Students will spend  time researching organizing and activism strategies through the East Boston-related archives in the Northeastern University Archives and Special Collections.  They will distill those learnings into discrete actionable takeaways that can be applied to East Boston’s current housing and displacement crisis. They will research legal rights and strategies for the neighborhood, and distill these learnings into a series of tools/toolkits/materials/tangible things that manifest the East Boston approach in response. They will test those ideas/tangible things with East Boston organizers, activists, and residents, and then present the final product as a tool to distributed this fall as part of Anthony’s exhibit at the ICA/Watershed.

Boston, Race, and Resilience

Mel King, Harry Dow, Jean McGuire, Tent City

For the past nearly two years, I have been a member of the Race Equity Working Group of the Mayor’s Office of Resilience and Race Equity. The MORRE Office’s primary mission is to help build resilience for all Bostonians by addressing and and challenging social and racial inequities.  The Racial Equity working group (an advisory group for the office) consisted of incredible warriors– smart, experienced, passionate people who do battle every day but still are able to laugh, breathe, and do it all over again the next day.  Although I felt like I really belonged at the #kidstable instead of in this group, it was a brain-expanding experience and I am thankful I was able to participate.

The Chief Resilience Officer leading the charge to create Boston’s Resiliency Plan, Atyia Martin, and her staff allowed me to assist the effort by convening a group of historians and archivists  (‘history holders’ she called us) and Race Equity Working Group members to strategize how we could showcase the lesser known/understood aspects of Boston’s history across race and ethnicity, including immigrants, from a personal and policy perspective. As Donna Bivens and co. write in the Boston Busing/Desegregation Project’s 7 Lessons “Access to a more complete picture of this history is access to knowledge about how power works to enable and limit us. That access allows us to focus our individual and collective efforts to make real social change.”

One of the results of this convening was POLICY, PLACE, and POWER in an evolving city: BOSTON’S RACIAL EQUITY HISTORY PROJECT, a map and timeline that describes flashpoints, battlegrounds, and structures of inequity in the City of Boston. You can view that timeline at http://socialjustice.library.northeastern.edu/

From the website:

History is everywhere in Boston. Every neighborhood, street corner, and building embodies the people, communities that have occupied those spaces previously.

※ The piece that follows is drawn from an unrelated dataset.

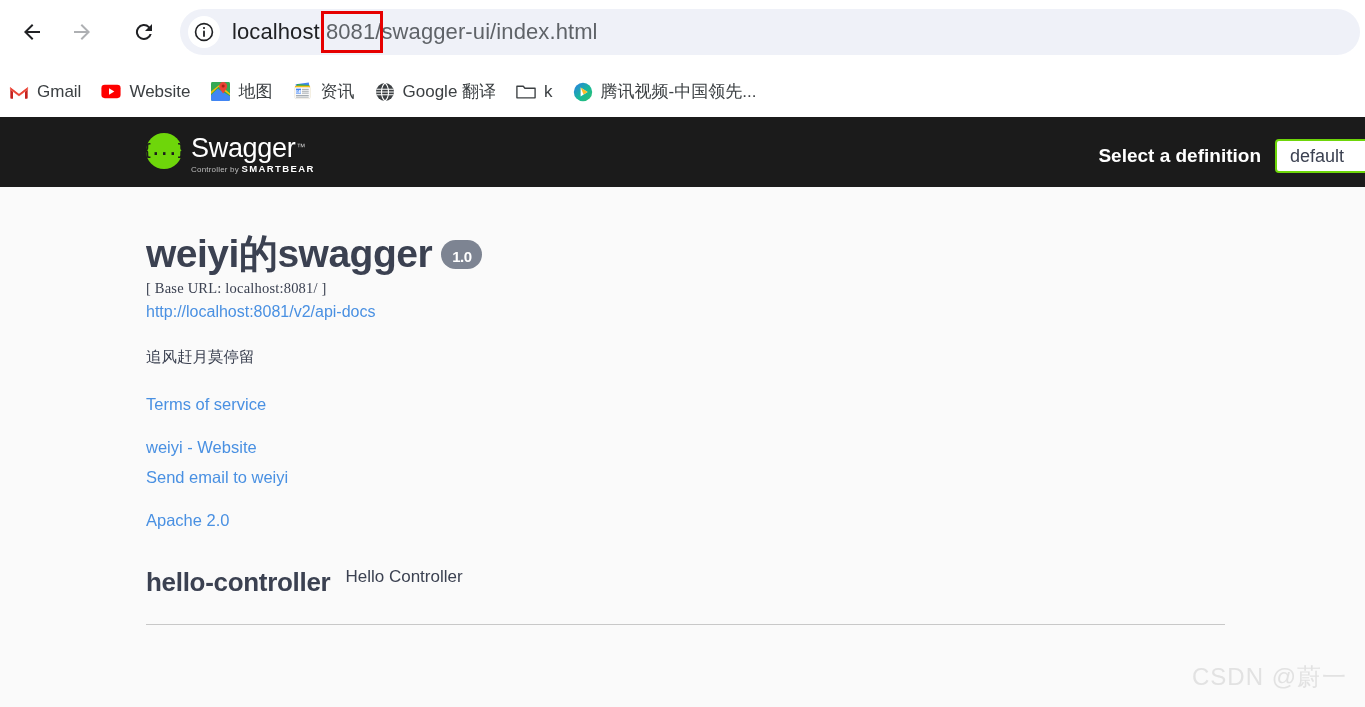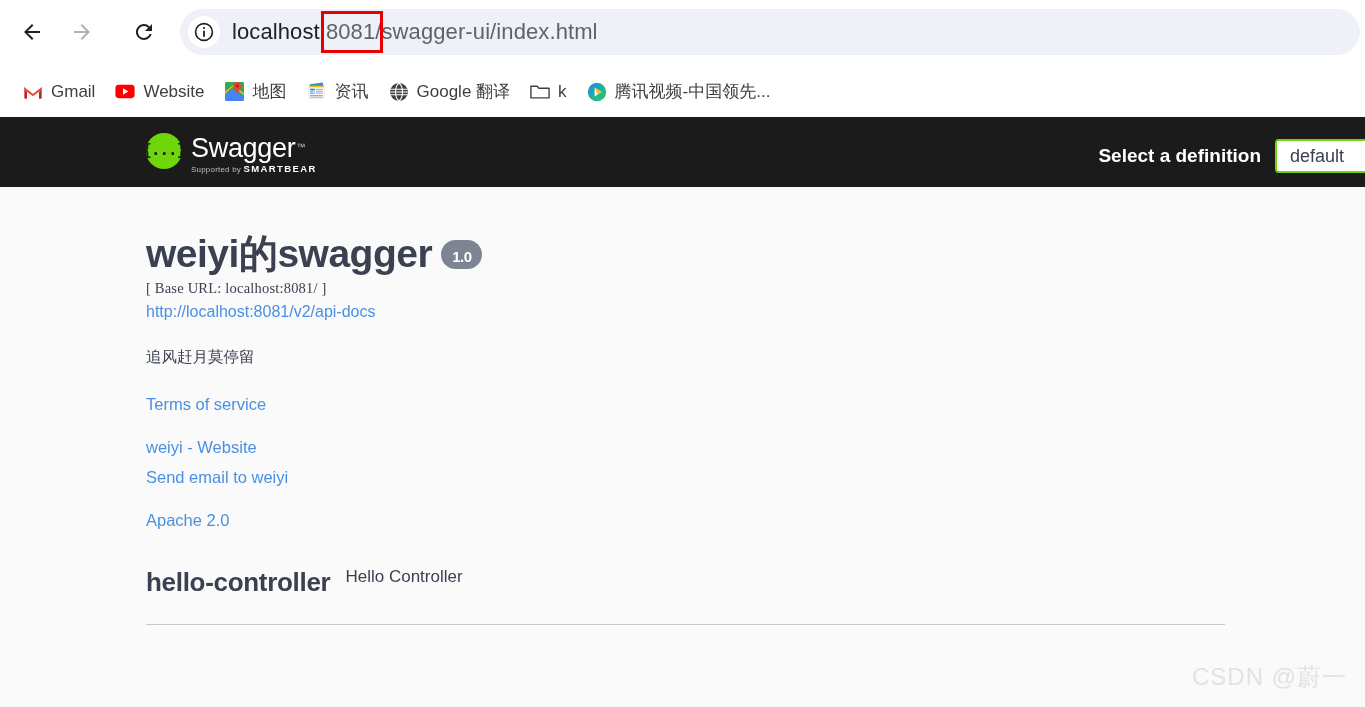"Gmail" .bookmarks-bar { padding-left: 14px -> none }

The history of Boston’s systemic racism and communities’ acts of community building, activism and resistance are baked into both our understanding of our city, as well as its physical geography.

This timeline represents policies, events, and projects to the map and timeline that describe flashpoints, battlegrounds, and structures of inequity in the City of Boston.

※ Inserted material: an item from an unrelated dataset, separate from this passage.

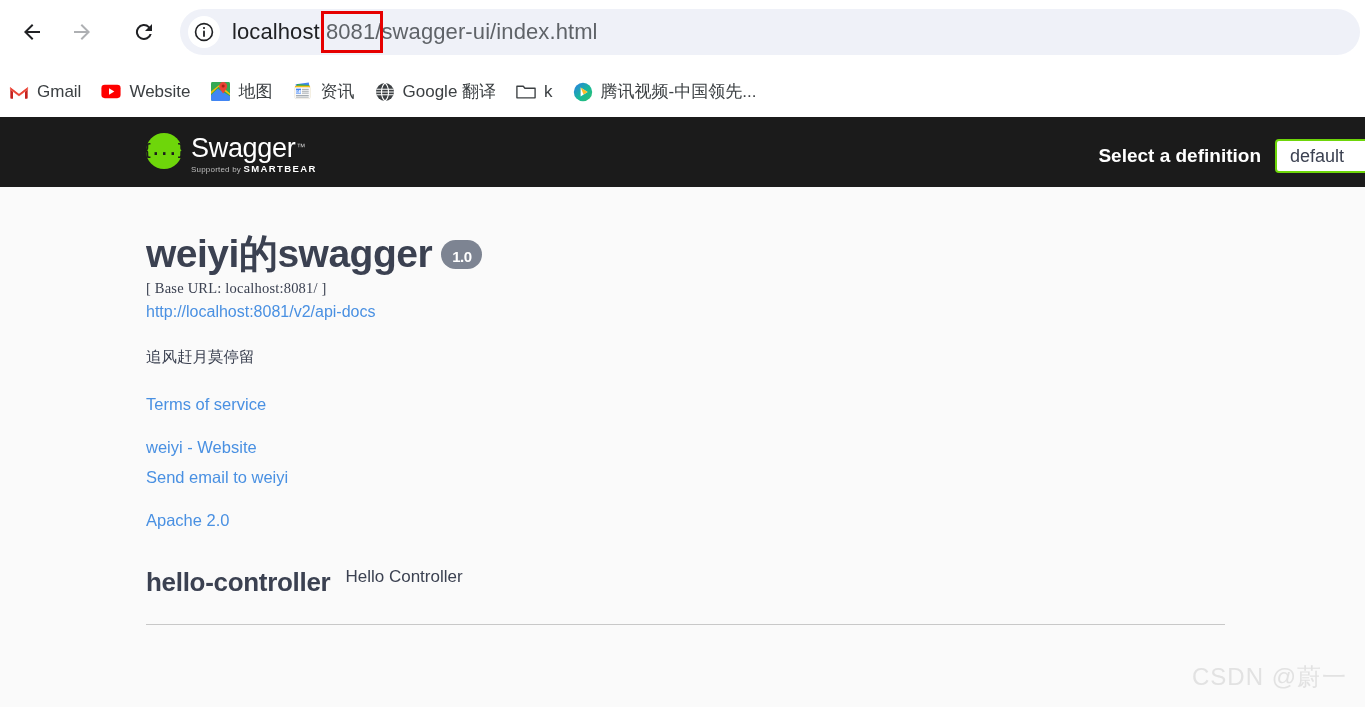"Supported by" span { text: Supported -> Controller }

  • BATTLEGROUNDS: Places where communities and institutions collide over resources, spaces, and neighborhood visions. ie. Tent City, The Southwest Corridor, Villa Victoria, The West End.
  • FLASHPOINTS: Trigger events that exposes inequity and leads the city to a better understanding of itself. ie. School Desegregation, the Henry
    Louis Gates arrest, the Charles Stuart Case.
  • STRUCTURES OF INEQUITY: Government and private sector policies and practices that are racially biased. ie. Chinese Exclusion Act, Redlining, Urban Renewal.

PROJECT GOALS

  • Our goal is to illustrate. To identify histories of racial injustice and celebrate communities’ acts of social resilience through community involvement and activism that moved spaces and institutions and policies toward justice and equity.
  • Our goal is also to learn. The combination of policies and citizen actions over time define our city and our current state equity/inequality. What are the key elements in each campaign or event that have made forward momentum toward racial equity successful?
  • Our goal is also to apply. What are the equity projects you are involved in that define Boston’s current social resilience? Are there elements missing in your current constellation of support? Help create a foundation for new insight as we assess current and future projects.